Find a space for your craft
Whether you’re an artist, writer, musician, or in another field entirely, this is the place where you can stretch your creative muscles. If it’s in a common space, the likelihood for social connections increases, too. Alone or among others, this location will help you to immediately get back into your creative groove and make your new city begin to feel like home. Pick somewhere you feel comfortable, relaxed, and inspired. Also, you can choose a spot where there are decent places nearby if you want a break for food, people watching, or a walk.
Meet your neighborhood
Really get to know the history and culture of your specific neighborhood. The city may be sprawling, but it’s so nice to get cozy with everything right around your block. Additionally, it’s a good idea to know where to find your nearest hospital, international market, movie theater, neighborhood bar, playground, safe gas stations, and more. That way, you’ll feel more secure and respect everything around you.

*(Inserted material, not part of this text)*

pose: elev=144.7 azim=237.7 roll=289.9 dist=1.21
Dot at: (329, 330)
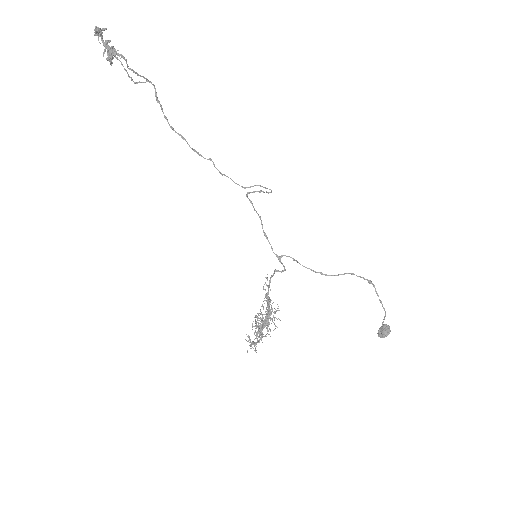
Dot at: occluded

Make finding your new favorite places an adventure
Discovery doesn’t end after you’re all moved in and settled. New people, places, and things are popping up every day, so making sure you continue exploring. It could also work magic to keep your creative ideas fresh and flowing. You’ll have a delicious time finding a Thai spot that rivals your favorite from home or stumbling upon a boutique theater that plays hard-to-find indie films. It’s even better if you can get recommendations from peeps who’ve been there longer and can go with you to try them out.
Keep in touch with your existing social groups
Relationships are precious, and there are so many tools available now to stay connected. Set up weekly — or monthly — virtual hangout sessions with your friends and family. This could be on video conference platforms, like Zoom, or something more interactive like a video game, such as Nintendo Switch, Playstation, or classic computer RPGs.